Medical Countermeasures for Botulism
Botulism is a serious paralytic illness caused by neurotoxins produced by several Clostridium botulinum strains. Exposure to botulinum toxins can lead to death due to respiratory failure unless ventilation is assisted mechanically; therefore, rapid diagnosis and access to intensive medical care and antitoxin are vitally important. On June 9, 2004, the Secretary of Homeland Security determined that botulinum toxins present a material threat to the U.S. population sufficient to affect national security.
HHS Medical Countermeasures Efforts
The response to the threat posed by the botulinum neurotoxin has two arms: mechanical ventilators and antitoxin. In FY2004, prior to enactment of the Project BioShield legislation, $50 million was obligated from the Special Reserve Fund provided in the FY2004 Department of Homeland Security Appropriations Act for support of the botulinum antitoxin program. These initial funds were used in part to establish a source of equine plasma that contains the antitoxin.
Botulinum antitoxins block the action of circulating neurotoxins in the bloodstream. Use of the appropriate antitoxin within 12 to 36 hours of intoxication can prevent worsening of the effects of botulinum toxin. Separate antitoxins already exist for the seven known subtypes of toxin produced by Clostridium species. A combination of all seven antitoxins (heptavalent antitoxin) is effective against all these subtypes.

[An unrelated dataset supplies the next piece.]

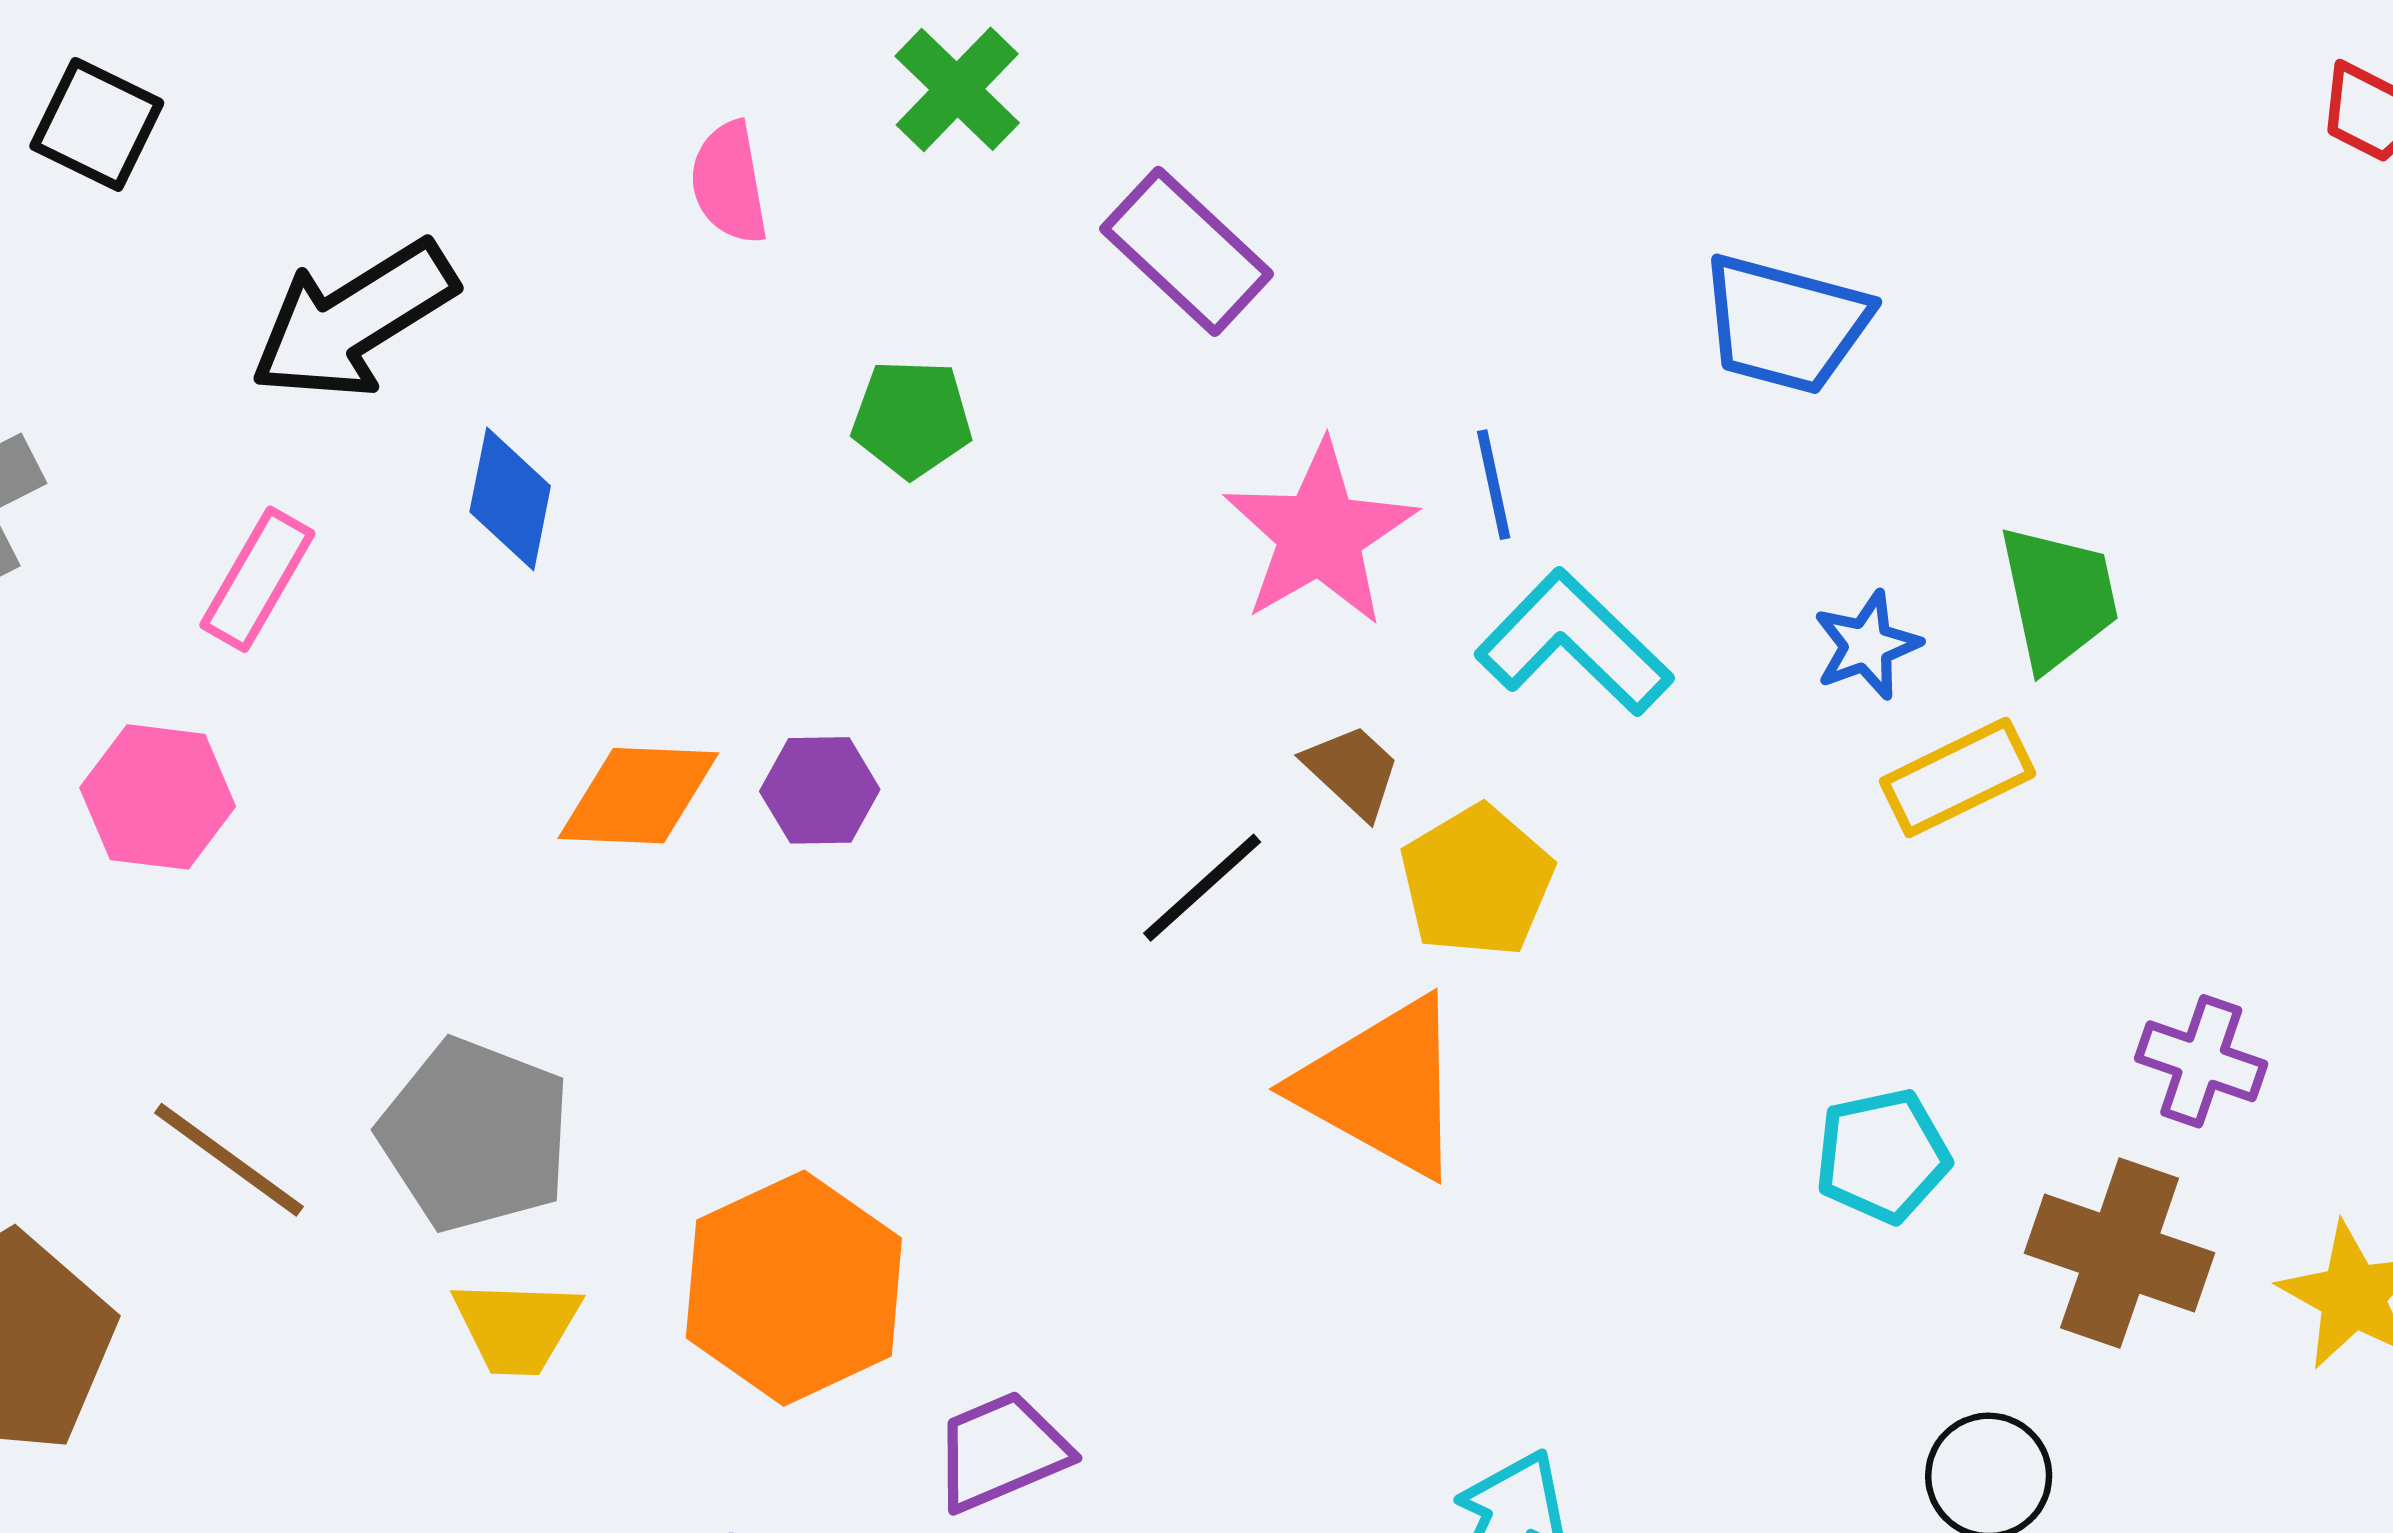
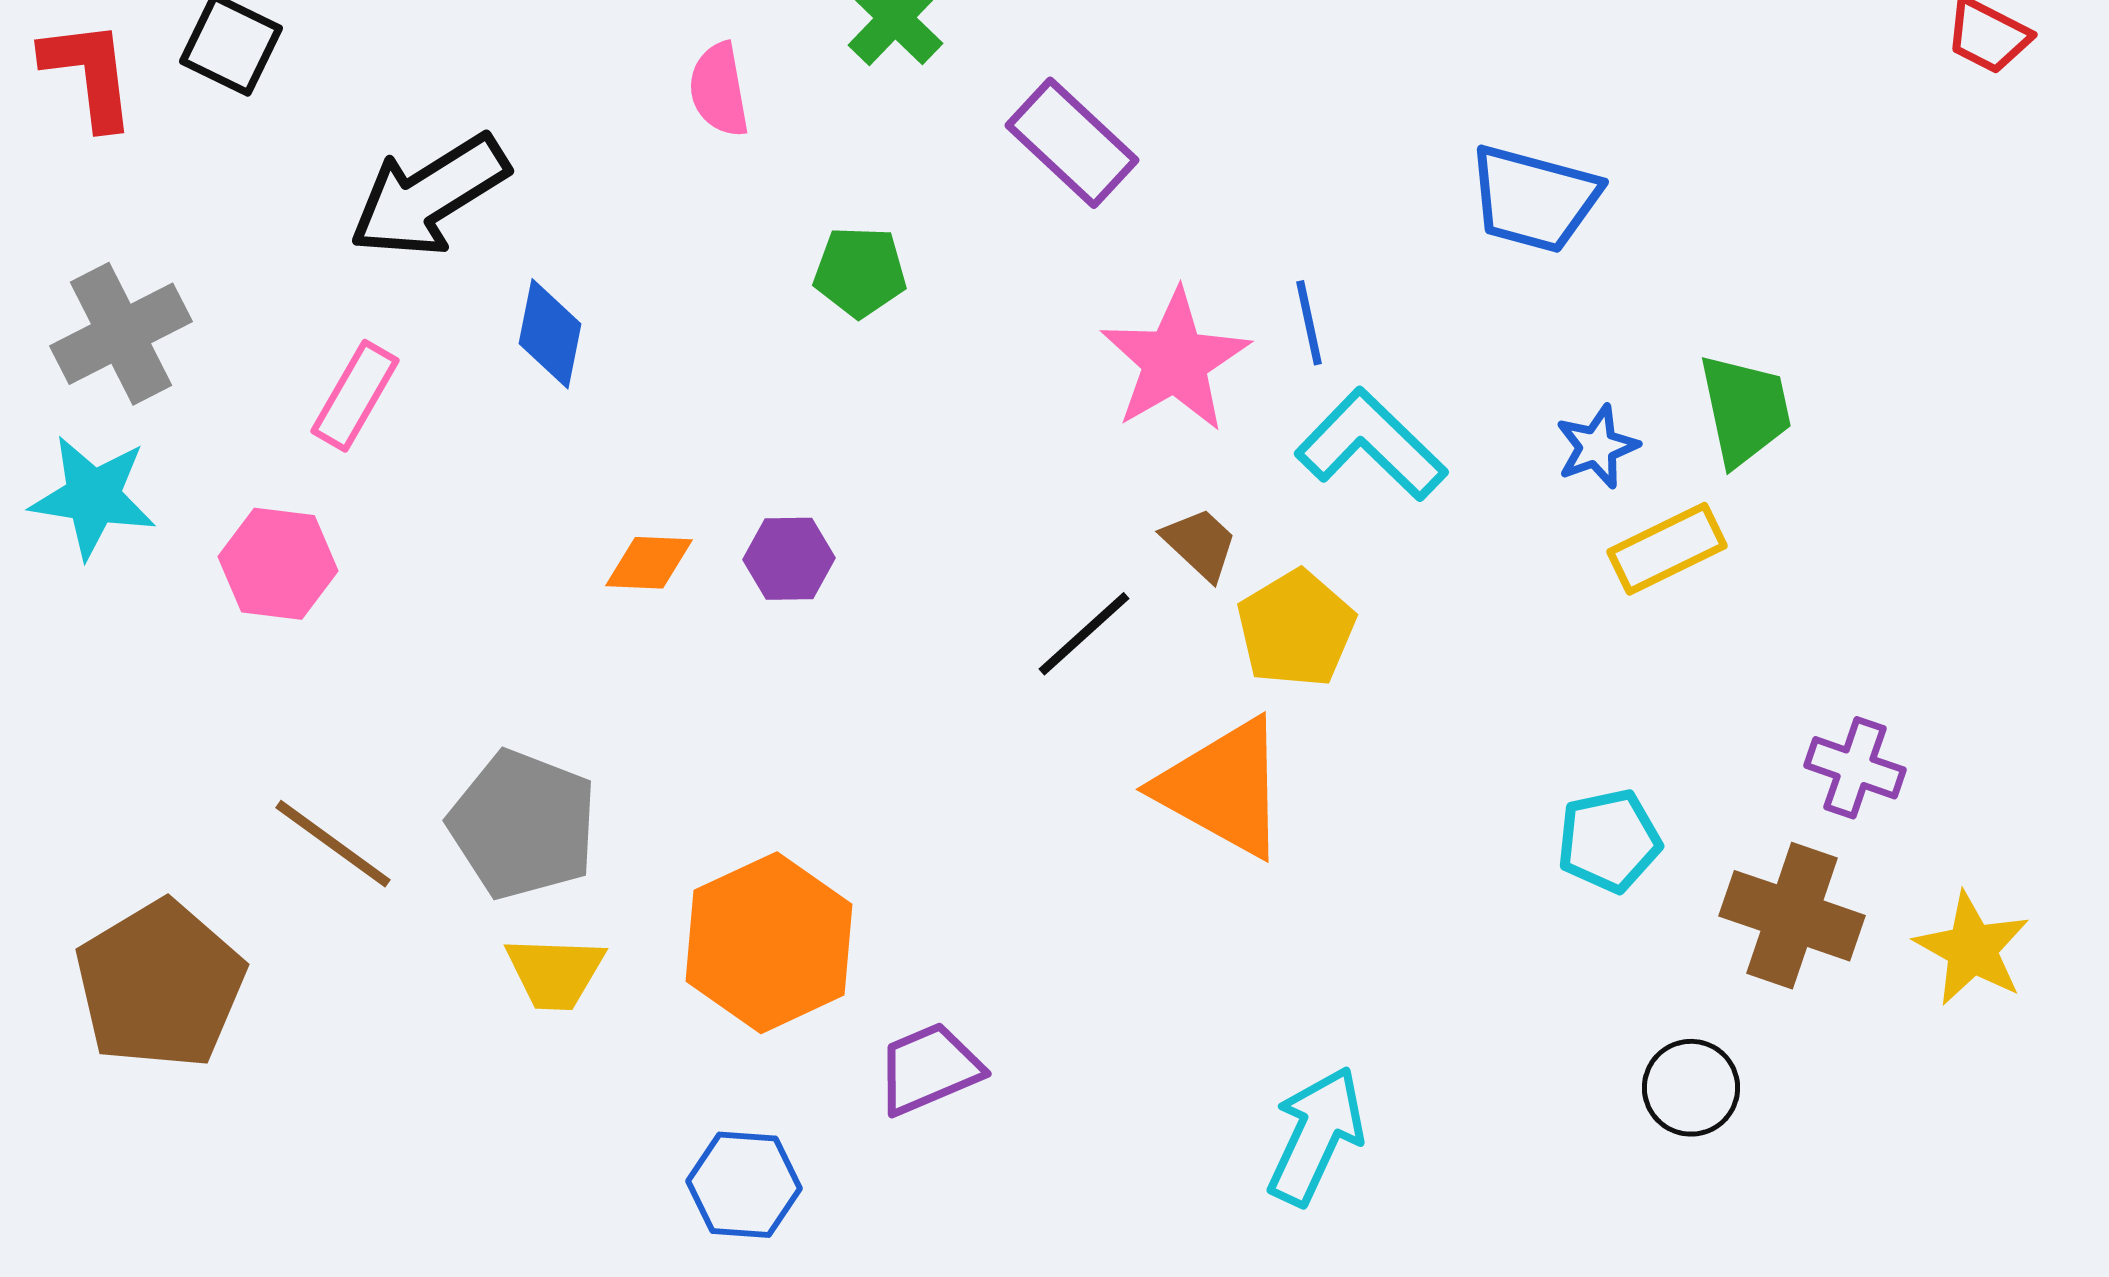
orange diamond: (638, 796) -> (649, 563), size x0.7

The BARDA antitoxin program oversees the procurement of the heptavalent Botulinum Antitoxin Therapeutic (hBAT). Botulinum antitoxin derived from the immune globulin found in equine blood plasma was the only product thought suitable for Project BioShield acquisition, based on post-exposure effectiveness and the maturity of this product.
In 2006, BARDA awarded a contract to Cangene for the development and manufacturing of hBAT for treatment of botulism.